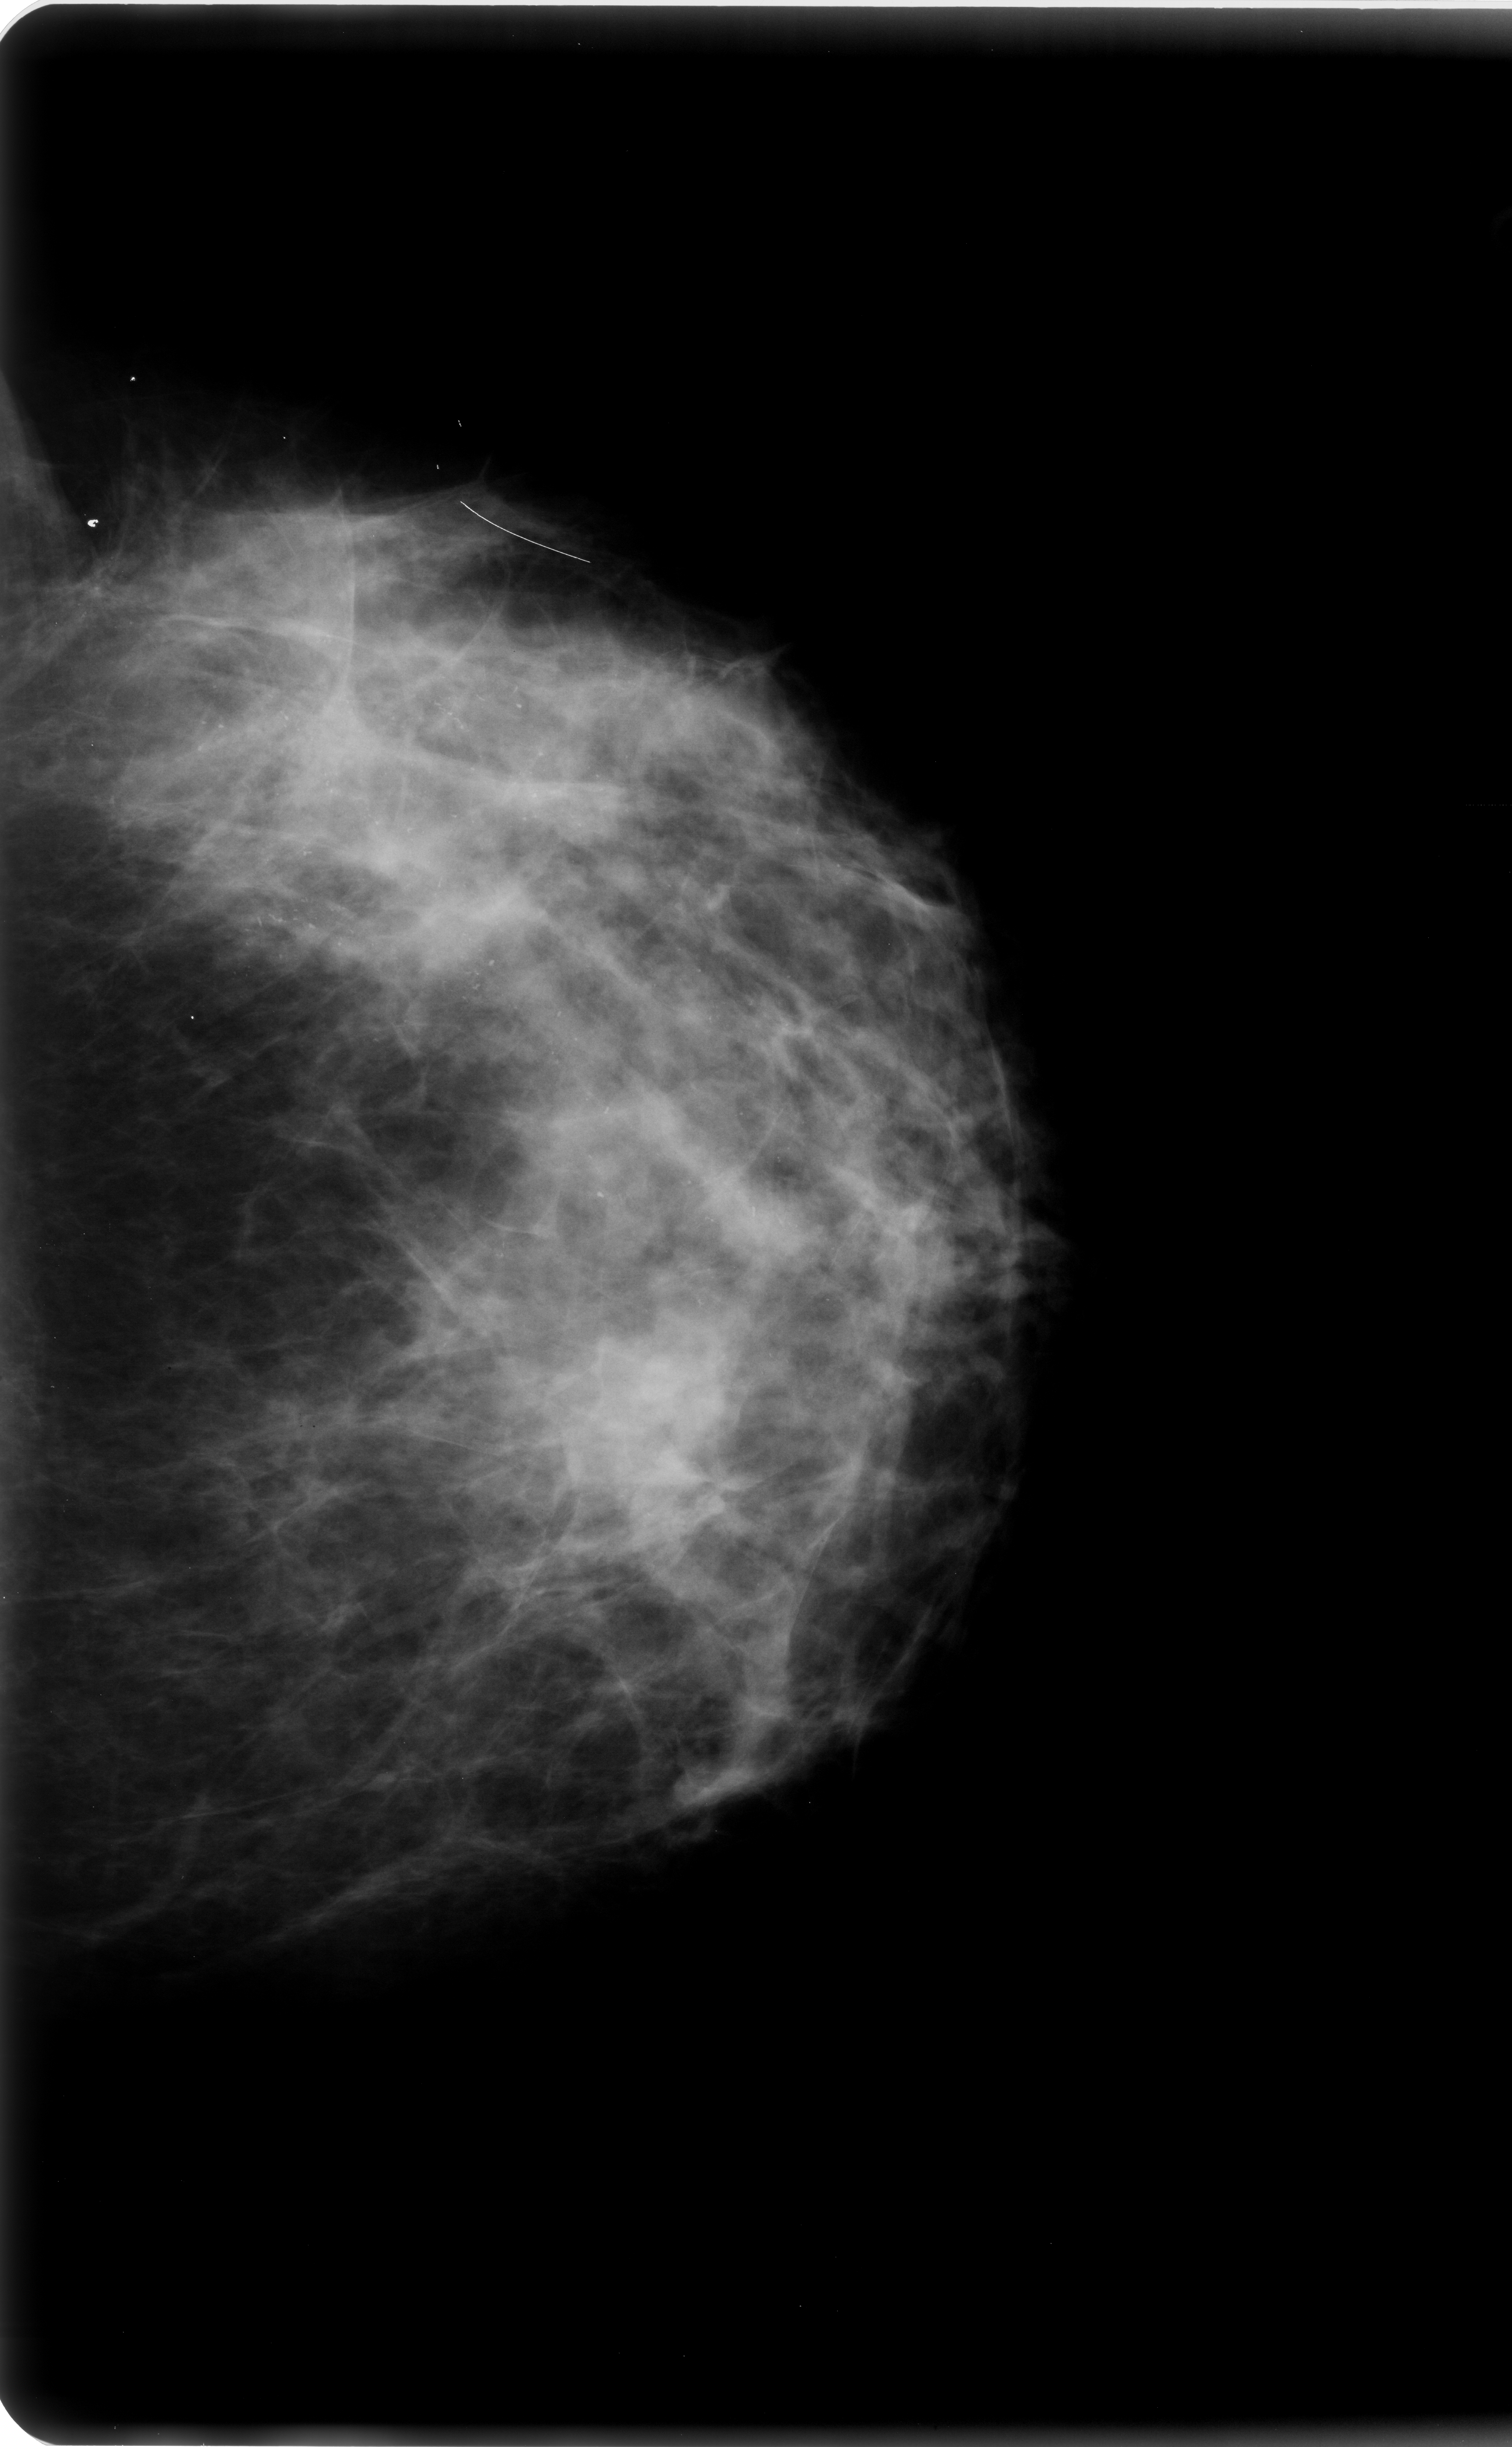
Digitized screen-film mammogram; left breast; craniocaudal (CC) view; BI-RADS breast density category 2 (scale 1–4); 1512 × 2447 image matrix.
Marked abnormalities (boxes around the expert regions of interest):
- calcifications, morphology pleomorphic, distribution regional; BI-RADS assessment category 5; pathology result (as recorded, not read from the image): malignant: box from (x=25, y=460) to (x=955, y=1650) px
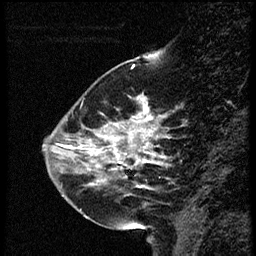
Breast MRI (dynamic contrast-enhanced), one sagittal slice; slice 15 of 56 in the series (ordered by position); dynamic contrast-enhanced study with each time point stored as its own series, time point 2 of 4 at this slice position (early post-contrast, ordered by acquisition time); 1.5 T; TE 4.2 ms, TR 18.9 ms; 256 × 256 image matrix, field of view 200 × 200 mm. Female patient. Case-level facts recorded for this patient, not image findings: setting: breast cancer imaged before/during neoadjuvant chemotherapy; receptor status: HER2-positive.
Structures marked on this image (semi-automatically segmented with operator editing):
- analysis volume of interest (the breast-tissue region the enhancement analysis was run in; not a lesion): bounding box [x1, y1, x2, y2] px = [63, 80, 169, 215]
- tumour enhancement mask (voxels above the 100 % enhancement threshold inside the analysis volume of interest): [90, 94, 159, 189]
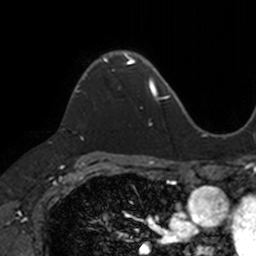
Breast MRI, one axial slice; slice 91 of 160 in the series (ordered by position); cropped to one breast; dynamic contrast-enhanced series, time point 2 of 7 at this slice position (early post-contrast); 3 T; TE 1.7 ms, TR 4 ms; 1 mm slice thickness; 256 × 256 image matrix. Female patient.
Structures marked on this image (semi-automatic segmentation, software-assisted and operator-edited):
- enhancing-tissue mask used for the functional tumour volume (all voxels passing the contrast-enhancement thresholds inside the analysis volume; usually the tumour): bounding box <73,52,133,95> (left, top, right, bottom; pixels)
______
Activity: Omitting all images, retype each line of the records precisely.

Answer:
Digitized screen-film mammogram; left breast; craniocaudal (CC) view; BI-RADS breast density category 2 (scale 1–4); 1512 × 2447 image matrix.
Marked abnormalities (boxes around the expert regions of interest):
- calcifications, morphology pleomorphic, distribution regional; BI-RADS assessment category 5; pathology result (as recorded, not read from the image): malignant: box from (x=25, y=460) to (x=955, y=1650) px
Breast MRI (dynamic contrast-enhanced), one sagittal slice; slice 15 of 56 in the series (ordered by position); dynamic contrast-enhanced study with each time point stored as its own series, time point 2 of 4 at this slice position (early post-contrast, ordered by acquisition time); 1.5 T; TE 4.2 ms, TR 18.9 ms; 256 × 256 image matrix, field of view 200 × 200 mm. Female patient. Case-level facts recorded for this patient, not image findings: setting: breast cancer imaged before/during neoadjuvant chemotherapy; receptor status: HER2-positive.
Structures marked on this image (semi-automatically segmented with operator editing):
- analysis volume of interest (the breast-tissue region the enhancement analysis was run in; not a lesion): bounding box [x1, y1, x2, y2] px = [63, 80, 169, 215]
- tumour enhancement mask (voxels above the 100 % enhancement threshold inside the analysis volume of interest): [90, 94, 159, 189]
Breast MRI, one axial slice; slice 91 of 160 in the series (ordered by position); cropped to one breast; dynamic contrast-enhanced series, time point 2 of 7 at this slice position (early post-contrast); 3 T; TE 1.7 ms, TR 4 ms; 1 mm slice thickness; 256 × 256 image matrix. Female patient.
Structures marked on this image (semi-automatic segmentation, software-assisted and operator-edited):
- enhancing-tissue mask used for the functional tumour volume (all voxels passing the contrast-enhancement thresholds inside the analysis volume; usually the tumour): bounding box <73,52,133,95> (left, top, right, bottom; pixels)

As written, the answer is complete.